Member of the Mississippi State Senate from the 1st district
- In office January 4, 2005 – January 3, 2012
- Preceded by: Bobby Chamberlin
- Succeeded by: Chris Massey

Personal details
- Born: Douglas Edward Davis June 25, 1977 (age 49) Memphis, Tennessee, U.S.
- Party: Republican
- Education: Mississippi College

= Doug E. Davis =

American politician

Douglas Edward Davis (born June 25, 1977) is a Republican politician who served in the Mississippi State Senate, formerly representing the 1st District (DeSoto County).

==Personal Biography==
He is the son of DeSoto County Chancery Clerk W. E. "Sluggo" Davis and Wanda Bouchillon Davis and the first cousin of former Southaven mayor Greg Davis. Davis is a graduate of Magnolia Heights High School and Mississippi College.

== Public life ==
Davis is a member of the DeSoto County Economic Development Council, the Hernando Rotary Club, Hernando Chamber of Commerce and is also chairman of the Northwest Mississippi District of the Chickasaw Council of the Boy Scouts of America.

== Political career ==
When Senator Bobby Chamberlin decided to retire from the state legislature, Davis entered the non-partisan December 14, 2004 special election to replace the senator. Since he won over a majority of the vote, 54.45%, a run-off against second highest voter getter was not necessary and he was declared the winner of the seat.
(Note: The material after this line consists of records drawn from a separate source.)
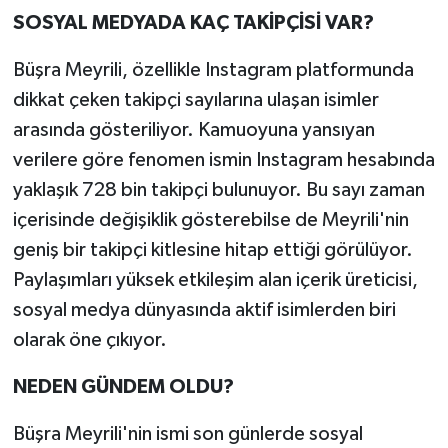
SOSYAL MEDYADA KAÇ TAKİPÇİSİ VAR?
Büşra Meyrili, özellikle Instagram platformunda
dikkat çeken takipçi sayılarına ulaşan isimler
arasında gösteriliyor. Kamuoyuna yansıyan
verilere göre fenomen ismin Instagram hesabında
yaklaşık 728 bin takipçi bulunuyor. Bu sayı zaman
içerisinde değişiklik gösterebilse de Meyrili'nin
geniş bir takipçi kitlesine hitap ettiği görülüyor.
Paylaşımları yüksek etkileşim alan içerik üreticisi,
sosyal medya dünyasında aktif isimlerden biri
olarak öne çıkıyor.
NEDEN GÜNDEM OLDU?
Büşra Meyrili'nin ismi son günlerde sosyal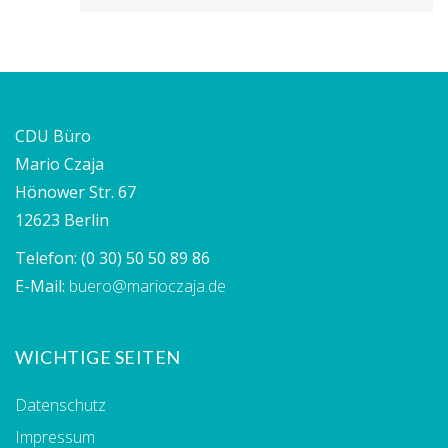
CDU Büro
Mario Czaja
Hönower Str. 67
12623 Berlin
Telefon:
(0 30) 50 50 89 86
E-Mail:
buero@marioczaja.de
WICHTIGE SEITEN
Datenschutz
Impressum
Davis took office in 2005 and served until 2012.

In February 2013, Davis was appointed to the Mississippi Parole Board by Governor Phil Bryant and named Chair of the Parole Board in July 2013. Davis was then tabbed as the Chief of Staff for the Mississippi Secretary of State Delbert Hosemann in October 2013, a position where he currently serves.